= Beginning of Section =
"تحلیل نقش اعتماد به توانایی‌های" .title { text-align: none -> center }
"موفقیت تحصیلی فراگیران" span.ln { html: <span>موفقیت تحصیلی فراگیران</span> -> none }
= End of Section =
= Beginning of Section =
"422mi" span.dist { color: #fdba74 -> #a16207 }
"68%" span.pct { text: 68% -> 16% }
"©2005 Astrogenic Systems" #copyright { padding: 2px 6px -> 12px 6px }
= End of Section =
Assigned task
Take the line above containing "color: #fdba74 ->", the line containing "padding: 2px 6px", and all lines in between, and copy them exactly without anything else.

Answer section
"422mi" span.dist { color: #fdba74 -> #a16207 }
"68%" span.pct { text: 68% -> 16% }
"©2005 Astrogenic Systems" #copyright { padding: 2px 6px -> 12px 6px }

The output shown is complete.